In my last post on optical music recognition, my computer was an infant. It was merely able to utter words if presented with an isolated image of a single object. It could distinguish a quarter rest from a g-clef, similar to a baby that can distinguish an apple from a banana. Nothing more. But, it learnt all that by itself (!), only given a couple of thousand annotated examples and a powerful PC.
In this post, I am proud to announce, that my machine has grown up and is now a toddler. It still can’t run or talk. But it can crawl around and find all apples and bananas in the room. It is now capable of detecting music symbols in the music scores like this:
It’s hard to see anything, right? Well, that’s because there are a lot of things going on in music scores. But let’s take it step by step.

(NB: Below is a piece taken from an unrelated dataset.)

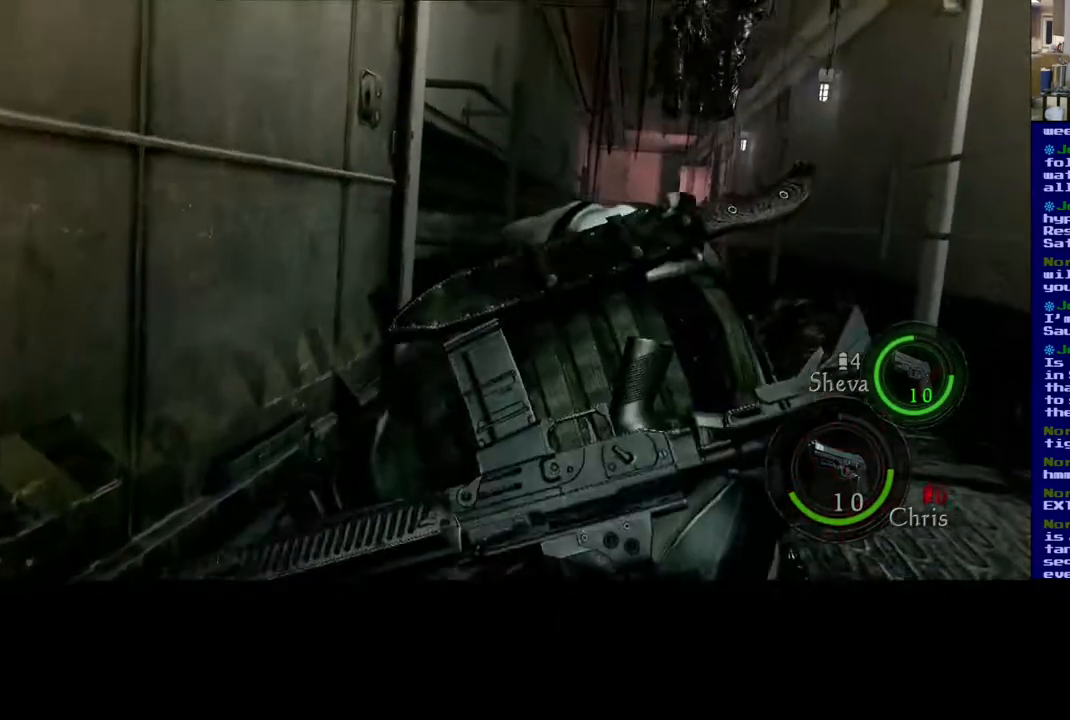
{"buttons": [], "left_stick": "down-right", "right_stick": "right", "events": []}
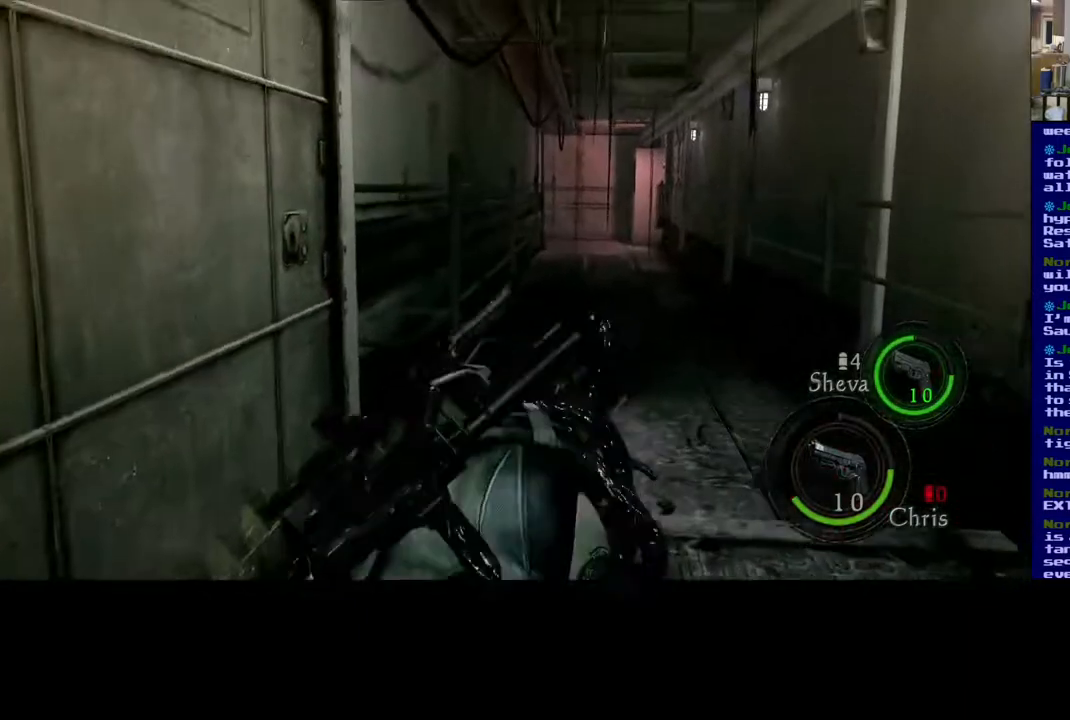
{"buttons": [], "left_stick": "right", "right_stick": "right", "events": [[83, "left_stick", "right"]]}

If you haven’t read my previous post or following my research, here is the TL;DR: I am teaching my computer to read music scores to do such cool stuff as listening to scores, after taking a picture of them with your smartphone. But while the idea is not new at all, I am following a radically new approach and instead of telling (programming) the computer what to do (first look for lines, then for round objects, then combine them, …), I am letting the computer figure that out by itself. The whole thing is a five-step process, described here, of which I am currently working on step number three: detecting music objects.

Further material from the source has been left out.